Folha de S. Paulo
Pessoas acreditarem em tolices não é
exatamente novidade
A vacina contra a Covid
causa Aids. Quem disse essa asneira foi o presidente da República, em
"live" posteriormente retirada do ar pelo Facebook e pelo Instagram
dados o tamanho e a gravidade do disparate.
Pessoas acreditarem em tolices não é
exatamente novidade. Pode-se até afirmar que é o estado normal da humanidade. É
disseminada, por exemplo, a crença no poder de cura dos santos e em milagres em
geral. Para os que gostam de dar números às coisas, algumas pesquisas antigas
do Datafolha. Sondagem de 2010 mostrou que 25% dos brasileiros creem em Adão e
Eva e numa Terra com menos de 10 mil anos.
Levantamento de 2019 revelou que 26% não acreditam que o homem esteve na Lua e 7% pensam que a Terra é plana. A proporção dos terraplanistas não parece tão elevada, mas ainda assim constitui uma horda de quase 15 milhões de pessoas.
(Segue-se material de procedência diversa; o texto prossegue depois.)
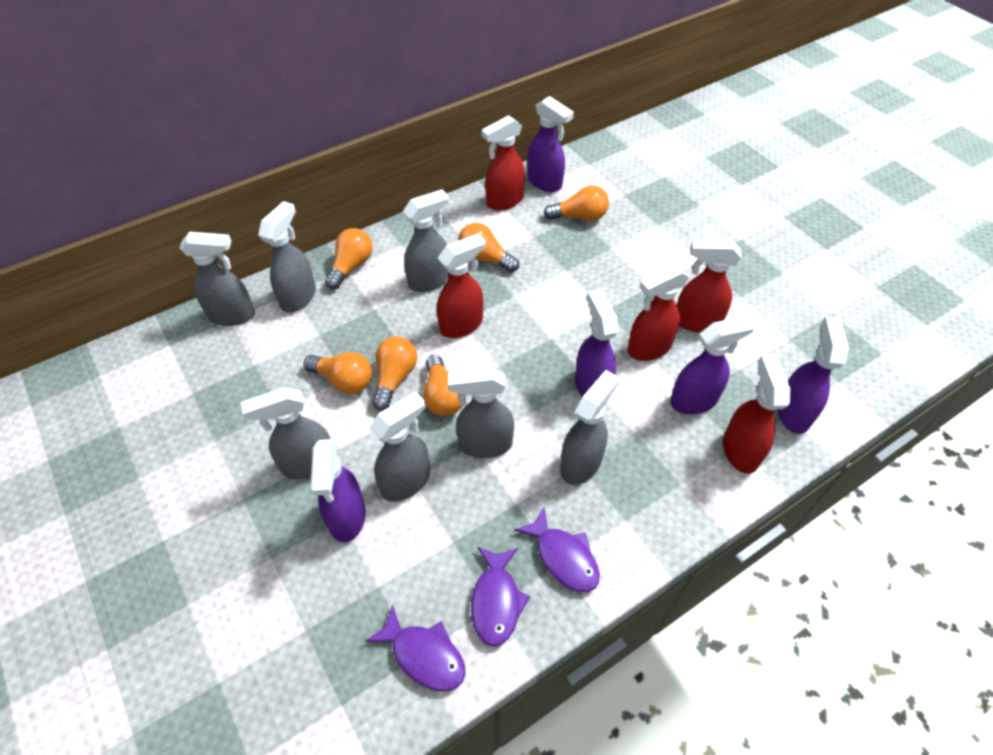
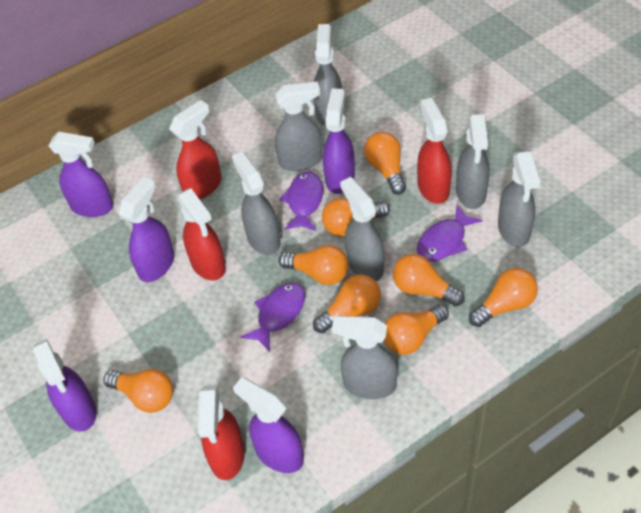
orange light bulb: [304,352,372,394] [325,228,373,290] [372,336,417,410] [423,355,466,416] [458,223,519,272] [544,185,609,221] = 6 -> [104,369,173,413] [279,245,349,285] [313,275,381,333] [322,198,390,237] [364,132,406,195] [384,304,449,355] [393,254,465,306] [469,268,538,327] = 8
red spray bottle: [437,234,485,338] [482,115,525,211] [627,265,689,361] [677,240,742,333] [723,355,791,474] = 5 -> [169,100,221,199] [177,188,226,281] [198,385,245,480] [417,98,452,204] = 4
Parte da exuberância epistêmica pode ser
atribuída à baixa escolaridade da população, mas só uma parte. Fiquei chocado
neste fim de semana ao ler sobre o grande número de ministros
do STF que passaram por "terapias espirituais" com João de
Deus, o médium que também estuprava mulheres. É assustador pensar que são
pessoas dadas a essas crendices que tomam as decisões mais importantes para o
país. Resta o consolo de que, em seus votos, eles não costumam recorrer à
lógica dos espíritos.
E é aí que está o busílis. Como ensina
Jonathan Rauch, a democracia e o progresso não exigem que todos os atores
sociais saibam distinguir fatos de crenças. Basta que uma elite de políticos,
cientistas e outros detentores de postos-chave estejam de acordo sobre o método
para estabelecê-los e para definir políticas públicas. Individualmente, eles
podem até nutrir fantasias deístas e superstições, desde que não as levem para
a esfera pública. É justamente esse arranjo, que se mostrou tão valioso para o
avanço da civilização, que Bolsonaro rompe semanalmente.